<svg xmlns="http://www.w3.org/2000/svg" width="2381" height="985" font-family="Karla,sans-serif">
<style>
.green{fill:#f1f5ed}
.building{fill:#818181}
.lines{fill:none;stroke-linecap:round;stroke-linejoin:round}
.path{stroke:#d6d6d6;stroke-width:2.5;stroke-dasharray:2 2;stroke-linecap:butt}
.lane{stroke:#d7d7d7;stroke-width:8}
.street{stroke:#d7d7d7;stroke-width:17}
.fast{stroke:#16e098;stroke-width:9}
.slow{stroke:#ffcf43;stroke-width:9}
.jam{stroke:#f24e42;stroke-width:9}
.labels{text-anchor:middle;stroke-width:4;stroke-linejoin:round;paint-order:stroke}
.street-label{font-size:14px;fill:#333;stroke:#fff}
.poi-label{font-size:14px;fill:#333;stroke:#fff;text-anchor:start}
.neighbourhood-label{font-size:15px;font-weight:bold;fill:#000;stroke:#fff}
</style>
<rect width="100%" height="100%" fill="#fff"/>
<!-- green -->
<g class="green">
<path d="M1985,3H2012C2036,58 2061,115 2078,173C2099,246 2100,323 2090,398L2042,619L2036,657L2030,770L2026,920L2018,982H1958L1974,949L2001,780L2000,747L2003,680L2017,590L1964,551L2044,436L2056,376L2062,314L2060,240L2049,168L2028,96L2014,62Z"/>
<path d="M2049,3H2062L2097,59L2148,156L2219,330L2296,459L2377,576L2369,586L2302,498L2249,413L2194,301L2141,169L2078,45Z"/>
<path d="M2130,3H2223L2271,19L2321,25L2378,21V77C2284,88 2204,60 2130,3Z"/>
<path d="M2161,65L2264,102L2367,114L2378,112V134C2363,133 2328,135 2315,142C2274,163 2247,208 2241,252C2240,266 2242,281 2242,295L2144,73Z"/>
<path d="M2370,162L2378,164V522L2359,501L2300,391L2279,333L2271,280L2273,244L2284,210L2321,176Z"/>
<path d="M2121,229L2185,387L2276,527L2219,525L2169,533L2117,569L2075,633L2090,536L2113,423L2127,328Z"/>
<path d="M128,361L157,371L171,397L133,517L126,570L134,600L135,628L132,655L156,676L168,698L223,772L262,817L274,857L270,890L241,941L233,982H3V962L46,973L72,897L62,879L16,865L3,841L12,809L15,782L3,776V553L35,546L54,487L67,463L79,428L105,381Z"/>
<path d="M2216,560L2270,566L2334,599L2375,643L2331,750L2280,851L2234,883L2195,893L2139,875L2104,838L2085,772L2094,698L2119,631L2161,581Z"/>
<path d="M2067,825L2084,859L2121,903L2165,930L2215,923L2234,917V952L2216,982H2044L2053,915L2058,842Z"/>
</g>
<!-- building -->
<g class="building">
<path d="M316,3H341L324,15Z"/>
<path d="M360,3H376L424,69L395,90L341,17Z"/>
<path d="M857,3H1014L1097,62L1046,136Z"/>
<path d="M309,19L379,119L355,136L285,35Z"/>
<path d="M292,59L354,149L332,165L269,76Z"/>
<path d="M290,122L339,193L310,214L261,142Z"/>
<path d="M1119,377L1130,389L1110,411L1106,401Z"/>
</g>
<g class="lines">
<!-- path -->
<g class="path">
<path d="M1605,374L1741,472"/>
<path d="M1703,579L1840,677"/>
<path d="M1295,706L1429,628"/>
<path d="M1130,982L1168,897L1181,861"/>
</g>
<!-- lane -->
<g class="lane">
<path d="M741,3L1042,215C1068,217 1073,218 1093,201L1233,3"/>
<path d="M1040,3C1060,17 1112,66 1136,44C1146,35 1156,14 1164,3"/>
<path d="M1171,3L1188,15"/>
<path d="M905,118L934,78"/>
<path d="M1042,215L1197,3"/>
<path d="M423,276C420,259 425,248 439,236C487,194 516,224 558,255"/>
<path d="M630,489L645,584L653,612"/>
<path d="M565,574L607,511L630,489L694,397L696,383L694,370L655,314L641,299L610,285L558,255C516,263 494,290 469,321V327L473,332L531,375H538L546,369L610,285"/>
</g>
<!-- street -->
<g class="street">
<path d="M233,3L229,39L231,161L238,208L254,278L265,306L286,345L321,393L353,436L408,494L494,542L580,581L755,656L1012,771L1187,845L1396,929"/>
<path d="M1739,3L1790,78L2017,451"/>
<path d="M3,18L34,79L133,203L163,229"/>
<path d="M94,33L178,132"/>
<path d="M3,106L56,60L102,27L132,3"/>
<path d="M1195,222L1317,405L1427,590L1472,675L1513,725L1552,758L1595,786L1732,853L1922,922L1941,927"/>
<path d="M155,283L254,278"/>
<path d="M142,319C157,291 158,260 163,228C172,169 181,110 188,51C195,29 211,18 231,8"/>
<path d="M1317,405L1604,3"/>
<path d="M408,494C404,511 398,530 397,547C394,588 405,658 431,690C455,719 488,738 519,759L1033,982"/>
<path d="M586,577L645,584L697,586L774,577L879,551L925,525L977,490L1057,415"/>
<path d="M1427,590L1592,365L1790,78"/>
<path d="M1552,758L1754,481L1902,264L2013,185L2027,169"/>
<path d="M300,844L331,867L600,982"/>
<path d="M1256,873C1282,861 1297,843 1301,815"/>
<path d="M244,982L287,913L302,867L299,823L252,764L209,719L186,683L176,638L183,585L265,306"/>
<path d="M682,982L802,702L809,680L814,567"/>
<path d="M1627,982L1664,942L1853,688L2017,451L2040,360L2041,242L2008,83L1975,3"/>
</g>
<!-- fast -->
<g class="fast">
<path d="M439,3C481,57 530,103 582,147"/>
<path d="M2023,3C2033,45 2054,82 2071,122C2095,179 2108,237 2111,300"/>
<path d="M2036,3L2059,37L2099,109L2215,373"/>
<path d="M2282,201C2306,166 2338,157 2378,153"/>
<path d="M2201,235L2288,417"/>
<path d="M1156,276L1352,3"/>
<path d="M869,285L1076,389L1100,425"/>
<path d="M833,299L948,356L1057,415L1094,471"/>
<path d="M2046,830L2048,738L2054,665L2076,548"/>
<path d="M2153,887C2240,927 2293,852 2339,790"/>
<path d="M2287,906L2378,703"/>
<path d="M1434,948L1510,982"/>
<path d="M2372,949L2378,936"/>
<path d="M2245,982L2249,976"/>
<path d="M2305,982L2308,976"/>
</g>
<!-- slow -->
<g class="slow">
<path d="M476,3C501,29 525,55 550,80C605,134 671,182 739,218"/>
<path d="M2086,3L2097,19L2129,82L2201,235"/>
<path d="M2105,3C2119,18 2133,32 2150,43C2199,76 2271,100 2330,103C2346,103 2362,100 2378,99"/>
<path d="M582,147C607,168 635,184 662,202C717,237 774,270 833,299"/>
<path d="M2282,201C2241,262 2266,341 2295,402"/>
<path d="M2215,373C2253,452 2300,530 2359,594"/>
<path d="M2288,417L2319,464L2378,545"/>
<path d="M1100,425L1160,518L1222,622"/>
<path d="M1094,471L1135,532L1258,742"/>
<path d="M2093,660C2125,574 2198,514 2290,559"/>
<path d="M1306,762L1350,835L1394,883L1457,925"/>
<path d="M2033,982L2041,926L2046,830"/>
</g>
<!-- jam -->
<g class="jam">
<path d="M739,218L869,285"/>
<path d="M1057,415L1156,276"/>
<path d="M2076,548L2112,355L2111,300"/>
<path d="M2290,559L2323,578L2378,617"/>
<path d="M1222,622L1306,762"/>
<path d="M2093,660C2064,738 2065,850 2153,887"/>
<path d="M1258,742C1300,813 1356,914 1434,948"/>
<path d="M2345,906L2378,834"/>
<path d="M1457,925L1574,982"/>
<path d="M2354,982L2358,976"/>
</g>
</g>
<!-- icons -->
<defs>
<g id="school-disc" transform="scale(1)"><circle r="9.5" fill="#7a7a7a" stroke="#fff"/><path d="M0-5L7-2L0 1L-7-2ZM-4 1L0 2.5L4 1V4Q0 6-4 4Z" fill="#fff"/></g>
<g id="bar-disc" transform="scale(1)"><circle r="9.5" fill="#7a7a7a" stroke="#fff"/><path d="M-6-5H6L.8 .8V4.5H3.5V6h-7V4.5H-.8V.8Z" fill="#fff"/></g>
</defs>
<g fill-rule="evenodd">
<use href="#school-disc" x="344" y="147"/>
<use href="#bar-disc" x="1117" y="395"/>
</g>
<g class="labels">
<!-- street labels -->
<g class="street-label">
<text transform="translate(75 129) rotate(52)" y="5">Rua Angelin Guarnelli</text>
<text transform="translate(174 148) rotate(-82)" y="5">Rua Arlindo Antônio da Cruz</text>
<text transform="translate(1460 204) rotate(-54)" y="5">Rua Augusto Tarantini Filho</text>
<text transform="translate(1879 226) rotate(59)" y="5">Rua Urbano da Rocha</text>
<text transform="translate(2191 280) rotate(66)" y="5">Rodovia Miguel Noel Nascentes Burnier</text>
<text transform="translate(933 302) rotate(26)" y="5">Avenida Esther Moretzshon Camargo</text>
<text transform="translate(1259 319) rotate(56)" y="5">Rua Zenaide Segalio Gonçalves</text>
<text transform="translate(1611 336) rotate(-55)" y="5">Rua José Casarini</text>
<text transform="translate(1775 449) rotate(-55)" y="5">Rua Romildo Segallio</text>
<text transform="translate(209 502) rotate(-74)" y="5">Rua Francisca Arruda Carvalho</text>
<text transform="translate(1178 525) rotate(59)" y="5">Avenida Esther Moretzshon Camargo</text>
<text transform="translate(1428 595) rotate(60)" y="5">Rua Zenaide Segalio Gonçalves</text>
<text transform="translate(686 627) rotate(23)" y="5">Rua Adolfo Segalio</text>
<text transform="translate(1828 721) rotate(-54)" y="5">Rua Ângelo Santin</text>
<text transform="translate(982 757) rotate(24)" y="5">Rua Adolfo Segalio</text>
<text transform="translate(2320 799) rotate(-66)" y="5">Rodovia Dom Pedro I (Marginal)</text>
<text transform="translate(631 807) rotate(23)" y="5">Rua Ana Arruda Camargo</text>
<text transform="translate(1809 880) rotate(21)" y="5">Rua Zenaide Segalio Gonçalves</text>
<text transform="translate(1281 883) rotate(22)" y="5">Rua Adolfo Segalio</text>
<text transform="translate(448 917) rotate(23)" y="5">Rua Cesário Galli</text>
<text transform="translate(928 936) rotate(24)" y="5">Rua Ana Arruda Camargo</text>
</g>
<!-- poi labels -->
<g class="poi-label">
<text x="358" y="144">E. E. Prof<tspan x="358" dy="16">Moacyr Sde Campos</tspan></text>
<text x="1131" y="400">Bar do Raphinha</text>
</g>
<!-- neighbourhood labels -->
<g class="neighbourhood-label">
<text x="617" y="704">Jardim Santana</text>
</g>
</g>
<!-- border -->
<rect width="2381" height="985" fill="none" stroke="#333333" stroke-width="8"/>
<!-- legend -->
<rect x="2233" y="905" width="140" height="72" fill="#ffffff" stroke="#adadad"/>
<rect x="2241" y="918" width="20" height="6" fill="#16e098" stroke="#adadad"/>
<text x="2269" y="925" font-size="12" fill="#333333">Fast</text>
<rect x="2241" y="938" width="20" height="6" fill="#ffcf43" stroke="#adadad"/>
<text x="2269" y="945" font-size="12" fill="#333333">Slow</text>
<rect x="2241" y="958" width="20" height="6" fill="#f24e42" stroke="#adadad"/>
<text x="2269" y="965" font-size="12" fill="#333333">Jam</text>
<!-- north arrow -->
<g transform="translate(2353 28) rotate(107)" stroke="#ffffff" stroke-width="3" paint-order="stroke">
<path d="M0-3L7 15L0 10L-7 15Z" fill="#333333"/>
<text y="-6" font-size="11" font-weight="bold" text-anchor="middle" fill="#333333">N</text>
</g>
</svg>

* [Exercise description]
From the entries above, copy each line that holds "lines".

* [Answer to this exercise]
.lines{fill:none;stroke-linecap:round;stroke-linejoin:round}
<g class="lines">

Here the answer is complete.